╭──

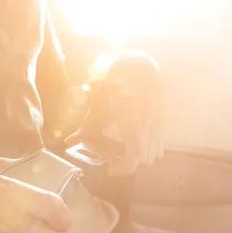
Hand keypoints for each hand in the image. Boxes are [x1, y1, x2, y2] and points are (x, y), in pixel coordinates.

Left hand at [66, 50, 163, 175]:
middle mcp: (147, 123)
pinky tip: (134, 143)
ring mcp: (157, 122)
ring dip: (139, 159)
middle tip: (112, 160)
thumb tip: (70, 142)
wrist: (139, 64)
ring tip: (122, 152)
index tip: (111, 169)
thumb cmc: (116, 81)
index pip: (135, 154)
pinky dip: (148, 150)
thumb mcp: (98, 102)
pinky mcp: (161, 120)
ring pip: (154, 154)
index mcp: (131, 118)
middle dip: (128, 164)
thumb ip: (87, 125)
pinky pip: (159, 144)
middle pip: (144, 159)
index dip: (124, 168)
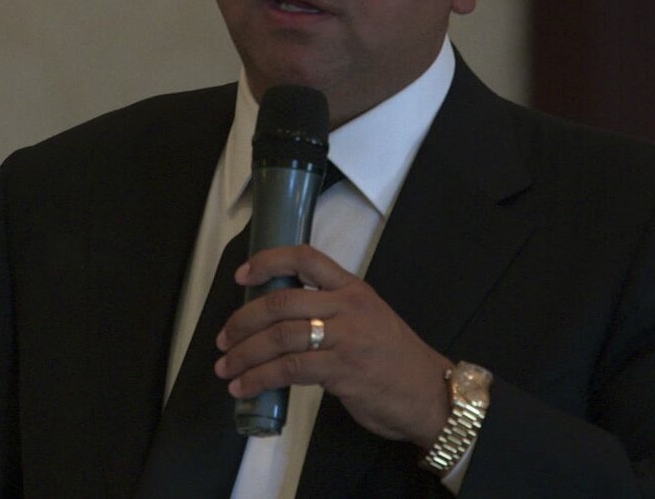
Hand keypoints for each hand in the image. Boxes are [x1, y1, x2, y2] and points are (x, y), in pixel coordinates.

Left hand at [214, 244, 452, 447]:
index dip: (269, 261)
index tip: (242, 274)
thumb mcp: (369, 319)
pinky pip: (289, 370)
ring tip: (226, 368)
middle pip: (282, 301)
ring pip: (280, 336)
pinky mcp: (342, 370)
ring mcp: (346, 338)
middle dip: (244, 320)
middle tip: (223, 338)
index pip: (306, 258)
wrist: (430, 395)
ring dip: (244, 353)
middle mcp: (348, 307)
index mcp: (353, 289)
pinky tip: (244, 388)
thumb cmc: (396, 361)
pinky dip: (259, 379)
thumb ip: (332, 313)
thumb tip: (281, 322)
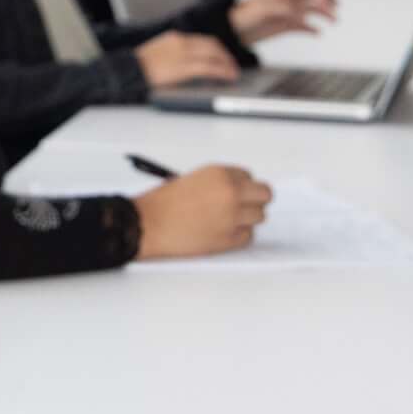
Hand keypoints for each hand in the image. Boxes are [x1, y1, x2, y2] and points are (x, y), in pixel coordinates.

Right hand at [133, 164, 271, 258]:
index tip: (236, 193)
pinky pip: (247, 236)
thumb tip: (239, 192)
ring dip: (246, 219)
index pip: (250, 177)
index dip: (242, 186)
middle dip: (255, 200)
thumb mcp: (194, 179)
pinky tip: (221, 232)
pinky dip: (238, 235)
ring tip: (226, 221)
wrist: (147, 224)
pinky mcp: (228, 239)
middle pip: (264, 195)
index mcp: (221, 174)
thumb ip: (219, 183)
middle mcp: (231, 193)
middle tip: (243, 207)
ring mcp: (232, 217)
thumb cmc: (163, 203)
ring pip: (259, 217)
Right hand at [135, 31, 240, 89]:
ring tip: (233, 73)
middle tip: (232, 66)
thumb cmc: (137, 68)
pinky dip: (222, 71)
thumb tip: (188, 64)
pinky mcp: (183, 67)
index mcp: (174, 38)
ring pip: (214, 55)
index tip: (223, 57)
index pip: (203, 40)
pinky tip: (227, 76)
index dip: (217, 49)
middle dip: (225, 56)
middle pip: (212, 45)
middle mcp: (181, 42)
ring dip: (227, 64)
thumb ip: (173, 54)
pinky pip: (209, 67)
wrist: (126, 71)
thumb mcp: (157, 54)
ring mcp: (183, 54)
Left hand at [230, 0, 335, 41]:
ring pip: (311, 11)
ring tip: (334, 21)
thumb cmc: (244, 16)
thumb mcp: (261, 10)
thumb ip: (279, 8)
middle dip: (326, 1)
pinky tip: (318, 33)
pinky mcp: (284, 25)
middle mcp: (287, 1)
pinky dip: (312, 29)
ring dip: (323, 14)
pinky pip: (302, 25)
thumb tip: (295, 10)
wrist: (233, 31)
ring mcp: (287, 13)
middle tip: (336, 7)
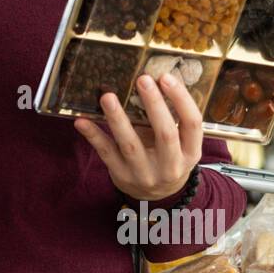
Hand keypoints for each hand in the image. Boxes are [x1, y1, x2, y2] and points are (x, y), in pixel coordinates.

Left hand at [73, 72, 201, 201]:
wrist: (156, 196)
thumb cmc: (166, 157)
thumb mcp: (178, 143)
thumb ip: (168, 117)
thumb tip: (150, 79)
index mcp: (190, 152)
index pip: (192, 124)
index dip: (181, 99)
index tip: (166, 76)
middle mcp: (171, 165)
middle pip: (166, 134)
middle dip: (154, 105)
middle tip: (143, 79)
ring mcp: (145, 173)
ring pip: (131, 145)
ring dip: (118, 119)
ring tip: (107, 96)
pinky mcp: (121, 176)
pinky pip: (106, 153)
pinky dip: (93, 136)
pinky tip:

╰──

■ Work order: Instructions for the listing above: set down every entry exactly and drop any image.

■ Your solution:
Hand keypoints for each hand in the image. Boxes are [x1, y1, x2, y2] and points are (x, y), in pixel coordinates.

Left hand at [66, 50, 163, 175]:
middle mcp: (147, 123)
pinky tip: (134, 143)
ring mcp: (157, 122)
ring dip: (139, 159)
middle tip: (112, 160)
thumb tip: (70, 142)
wrist: (139, 64)
ring tip: (122, 152)
index tip: (111, 169)
thumb cmc: (116, 81)
index pip: (135, 154)
pinky dip: (148, 150)
thumb mcp: (98, 102)
pinky mcp: (161, 120)
ring pip: (154, 154)
index mcp: (131, 118)
middle dip: (128, 164)
thumb ip: (87, 125)
pinky pip: (159, 144)
middle pip: (144, 159)
index dip: (124, 168)
Hand keypoints for each hand in the image. Boxes are [x1, y1, x2, y2] and points are (x, y), in pixel coordinates.

Left hand at [214, 244, 452, 447]:
index dip: (269, 261)
index tip: (242, 274)
thumb mcp: (369, 319)
pinky pip: (289, 370)
ring tip: (226, 368)
middle pip: (282, 301)
ring pip: (280, 336)
pinky mcp: (342, 370)
ring mcp: (346, 338)
middle dip: (244, 320)
middle tip: (223, 338)
index pip: (306, 258)
wrist: (430, 395)
ring dip: (244, 353)
middle mcp: (348, 307)
index mcp: (353, 289)
pinky tip: (244, 388)
thumb cmc: (396, 361)
pinky dip: (259, 379)
thumb ip: (332, 313)
thumb tip: (281, 322)
Hand keypoints for each hand in the image. Boxes are [x1, y1, x2, y2] and points are (x, y), in pixel coordinates.

Right hand at [133, 164, 271, 258]:
index tip: (236, 193)
pinky pip: (247, 236)
thumb tip: (239, 192)
ring dip: (246, 219)
index pip: (250, 177)
index dip: (242, 186)
middle dip: (255, 200)
thumb mcp: (194, 179)
pinky tip: (221, 232)
pinky dip: (238, 235)
ring tip: (226, 221)
wrist: (147, 224)
pinky mcp: (228, 239)
middle pip: (264, 195)
index mcp: (221, 174)
thumb ip: (219, 183)
middle mcp: (231, 193)
middle tip: (243, 207)
ring mcp: (232, 217)
thumb cmc: (163, 203)
ring pip: (259, 217)
Right hand at [135, 31, 240, 89]:
ring tip: (233, 73)
middle tip: (232, 66)
thumb cmc: (137, 68)
pinky dip: (222, 71)
thumb tip: (188, 64)
pinky mcp: (183, 67)
index mcp: (174, 38)
ring pip: (214, 55)
index tip: (223, 57)
index pip: (203, 40)
pinky tip: (227, 76)
index dip: (217, 49)
middle dip: (225, 56)
middle pip: (212, 45)
middle mcp: (181, 42)
ring dip: (227, 64)
thumb ip: (173, 54)
pinky pip: (209, 67)
wrist: (126, 71)
thumb mcp: (157, 54)
ring mcp: (183, 54)
Left hand at [230, 0, 335, 41]:
ring pip: (311, 11)
ring tip: (334, 21)
thumb cmc: (244, 16)
thumb mcp: (261, 10)
thumb ip: (279, 8)
middle dip: (326, 1)
pinky tip: (318, 33)
pinky mcp: (284, 25)
middle mcp: (287, 1)
pinky dip: (312, 29)
ring dip: (323, 14)
pinky pip: (302, 25)
thumb tip: (295, 10)
wrist: (233, 31)
ring mcp: (287, 13)
middle tip: (336, 7)
Hand keypoints for each hand in the image. Boxes are [x1, y1, x2, y2] and points are (x, y), in pixel coordinates.

Left hand at [73, 72, 201, 201]:
wrist: (156, 196)
thumb cmc: (166, 157)
thumb mcp: (178, 143)
thumb ip: (168, 117)
thumb tip: (150, 79)
index mcp: (190, 152)
index pip: (192, 124)
index dip: (181, 99)
index tip: (166, 76)
middle mcp: (171, 165)
middle pip: (166, 134)
middle dip: (154, 105)
middle tip: (143, 79)
ring mcp: (145, 173)
ring pip: (131, 145)
ring dip: (118, 119)
ring tip: (107, 96)
pinky mcp: (121, 176)
pinky pip: (106, 153)
pinky dip: (93, 136)
pinky tip:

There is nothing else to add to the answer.